**Exercise objective**:
Pictures are to be left out. Return exactly the lines below from the one with "#### (ii) ✅ Trazas/Schatten" up to and including the one with "Annotated EfficientDet-D0 Architecture".

[Records from a dataset]
_ _ _ _ _
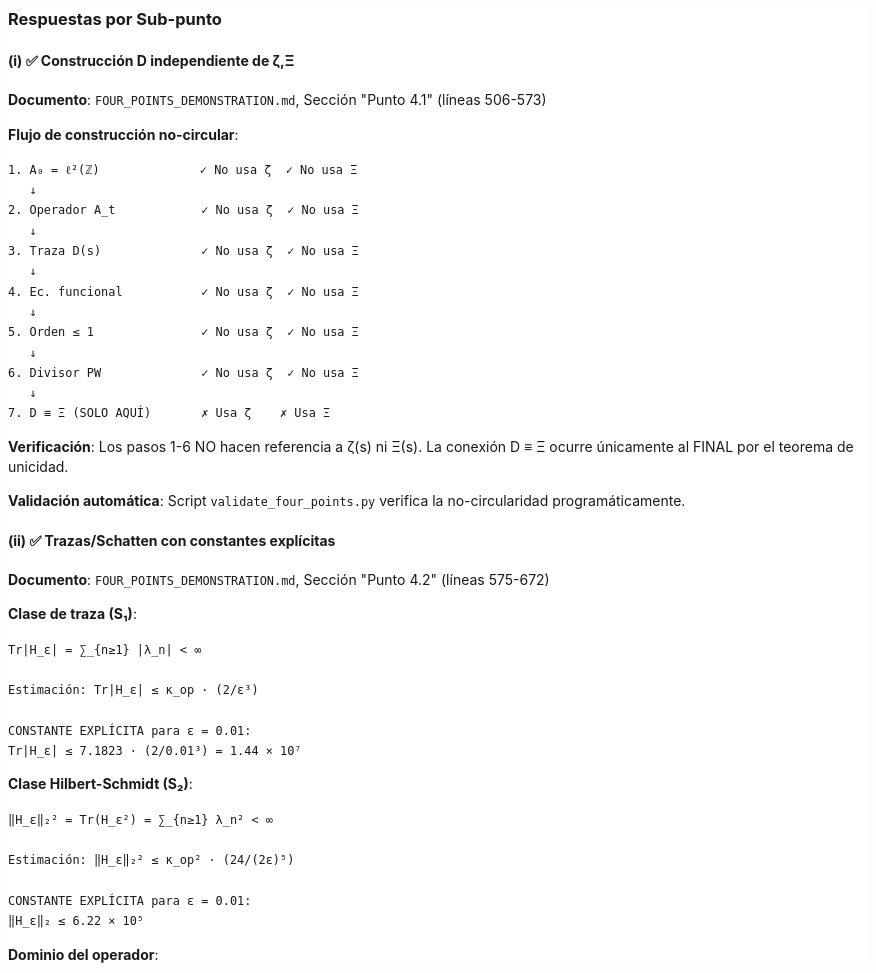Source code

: ### Respuestas por Sub-punto

#### (i) ✅ Construcción D independiente de ζ,Ξ

**Documento**: `FOUR_POINTS_DEMONSTRATION.md`, Sección "Punto 4.1" (líneas 506-573)

**Flujo de construcción no-circular**:

```
1. A₀ = ℓ²(ℤ)              ✓ No usa ζ  ✓ No usa Ξ
   ↓
2. Operador A_t            ✓ No usa ζ  ✓ No usa Ξ
   ↓
3. Traza D(s)              ✓ No usa ζ  ✓ No usa Ξ
   ↓
4. Ec. funcional           ✓ No usa ζ  ✓ No usa Ξ
   ↓
5. Orden ≤ 1               ✓ No usa ζ  ✓ No usa Ξ
   ↓
6. Divisor PW              ✓ No usa ζ  ✓ No usa Ξ
   ↓
7. D ≡ Ξ (SOLO AQUÍ)       ✗ Usa ζ    ✗ Usa Ξ
```

**Verificación**: Los pasos 1-6 NO hacen referencia a ζ(s) ni Ξ(s). La conexión D ≡ Ξ ocurre únicamente al FINAL por el teorema de unicidad.

**Validación automática**: Script `validate_four_points.py` verifica la no-circularidad programáticamente.

#### (ii) ✅ Trazas/Schatten con constantes explícitas

**Documento**: `FOUR_POINTS_DEMONSTRATION.md`, Sección "Punto 4.2" (líneas 575-672)

**Clase de traza (S₁)**:

```
Tr|H_ε| = ∑_{n≥1} |λ_n| < ∞

Estimación: Tr|H_ε| ≤ κ_op · (2/ε³)

CONSTANTE EXPLÍCITA para ε = 0.01:
Tr|H_ε| ≤ 7.1823 · (2/0.01³) = 1.44 × 10⁷
```

**Clase Hilbert-Schmidt (S₂)**:

```
‖H_ε‖₂² = Tr(H_ε²) = ∑_{n≥1} λ_n² < ∞

Estimación: ‖H_ε‖₂² ≤ κ_op² · (24/(2ε)⁵)

CONSTANTE EXPLÍCITA para ε = 0.01:
‖H_ε‖₂ ≤ 6.22 × 10⁵
```

**Dominio del operador**:
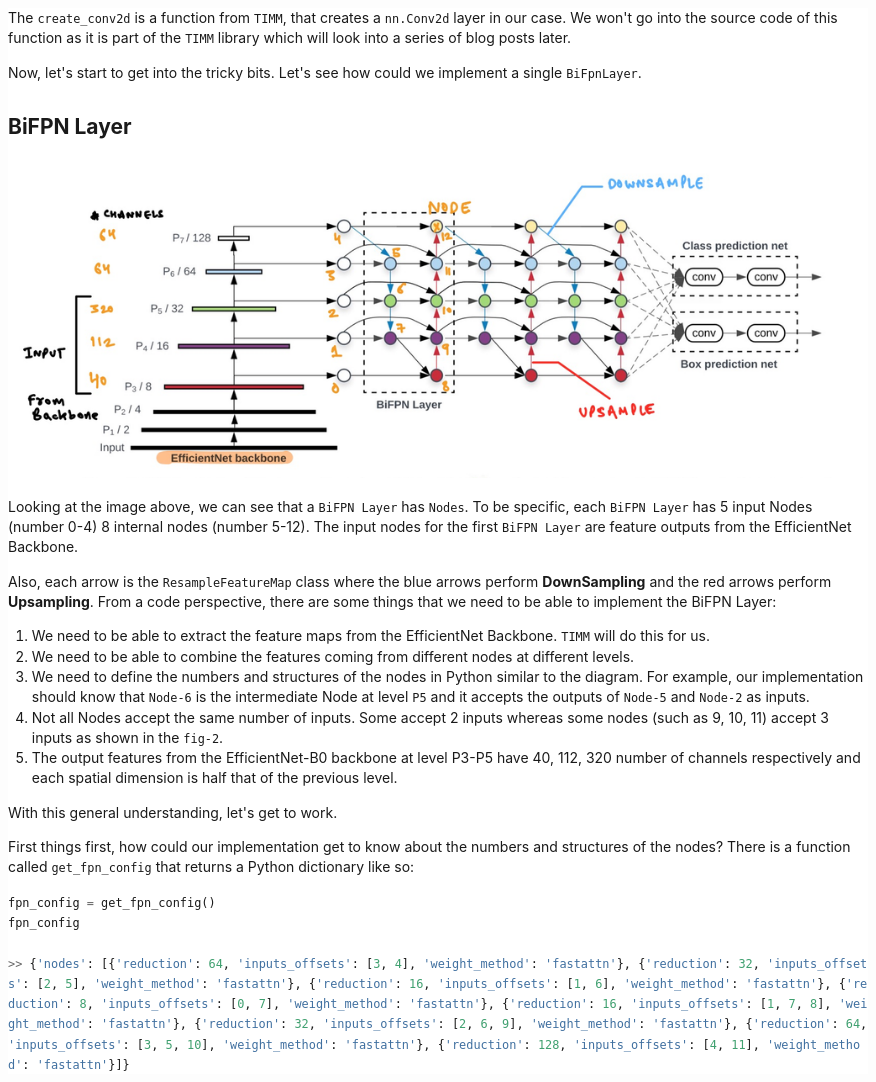 The `create_conv2d` is a function from `TIMM`, that creates a `nn.Conv2d` layer in our case. We won't go into the source code of this function as it is part of the `TIMM` library which will look into a series of blog posts later.

Now, let's start to get into the tricky bits. Let's see how could we implement a single `BiFpnLayer`.

## BiFPN Layer

![](/images/BiFPN_layer.png "fig-2 Annotated EfficientDet-D0 Architecture assuming EfficientNet-B0 backbone")


Looking at the image above, we can see that a `BiFPN Layer` has `Nodes`. To be specific, each `BiFPN Layer` has 5 input Nodes (number 0-4) 8 internal nodes (number 5-12). The input nodes for the first `BiFPN Layer` are feature outputs from the EfficientNet Backbone. 

Also, each arrow is the `ResampleFeatureMap` class where the blue arrows perform **DownSampling** and the red arrows perform **Upsampling**. From a code perspective, there are some things that we need to be able to implement the BiFPN Layer: 
1. We need to be able to extract the feature maps from the EfficientNet Backbone. `TIMM` will do this for us. 
2. We need to be able to combine the features coming from different nodes at different levels. 
3. We need to define the numbers and structures of the nodes in Python similar to the diagram. For example, our implementation should know that `Node-6` is the intermediate Node at level `P5` and it accepts the outputs of `Node-5` and `Node-2` as inputs.
4. Not all Nodes accept the same number of inputs. Some accept 2 inputs whereas some nodes (such as 9, 10, 11) accept 3 inputs as shown in the `fig-2`.
5. The output features from the EfficientNet-B0 backbone at level P3-P5 have 40, 112, 320 number of channels respectively and each spatial dimension is half that of the previous level. 

With this general understanding, let's get to work. 

First things first, how could our implementation get to know about the numbers and structures of the nodes? There is a function called `get_fpn_config` that returns a Python dictionary like so: 

```python 
fpn_config = get_fpn_config()
fpn_config 

>> {'nodes': [{'reduction': 64, 'inputs_offsets': [3, 4], 'weight_method': 'fastattn'}, {'reduction': 32, 'inputs_offsets': [2, 5], 'weight_method': 'fastattn'}, {'reduction': 16, 'inputs_offsets': [1, 6], 'weight_method': 'fastattn'}, {'reduction': 8, 'inputs_offsets': [0, 7], 'weight_method': 'fastattn'}, {'reduction': 16, 'inputs_offsets': [1, 7, 8], 'weight_method': 'fastattn'}, {'reduction': 32, 'inputs_offsets': [2, 6, 9], 'weight_method': 'fastattn'}, {'reduction': 64, 'inputs_offsets': [3, 5, 10], 'weight_method': 'fastattn'}, {'reduction': 128, 'inputs_offsets': [4, 11], 'weight_method': 'fastattn'}]}
```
_ _ _ _ _
**Problem solution**:
#### (ii) ✅ Trazas/Schatten con constantes explícitas

**Documento**: `FOUR_POINTS_DEMONSTRATION.md`, Sección "Punto 4.2" (líneas 575-672)

**Clase de traza (S₁)**:

```
Tr|H_ε| = ∑_{n≥1} |λ_n| < ∞

Estimación: Tr|H_ε| ≤ κ_op · (2/ε³)

CONSTANTE EXPLÍCITA para ε = 0.01:
Tr|H_ε| ≤ 7.1823 · (2/0.01³) = 1.44 × 10⁷
```

**Clase Hilbert-Schmidt (S₂)**:

```
‖H_ε‖₂² = Tr(H_ε²) = ∑_{n≥1} λ_n² < ∞

Estimación: ‖H_ε‖₂² ≤ κ_op² · (24/(2ε)⁵)

CONSTANTE EXPLÍCITA para ε = 0.01:
‖H_ε‖₂ ≤ 6.22 × 10⁵
```

**Dominio del operador**:
 The `create_conv2d` is a function from `TIMM`, that creates a `nn.Conv2d` layer in our case. We won't go into the source code of this function as it is part of the `TIMM` library which will look into a series of blog posts later.

Now, let's start to get into the tricky bits. Let's see how could we implement a single `BiFpnLayer`.

## BiFPN Layer

![](/images/BiFPN_layer.png "fig-2 Annotated EfficientDet-D0 Architecture assuming EfficientNet-B0 backbone")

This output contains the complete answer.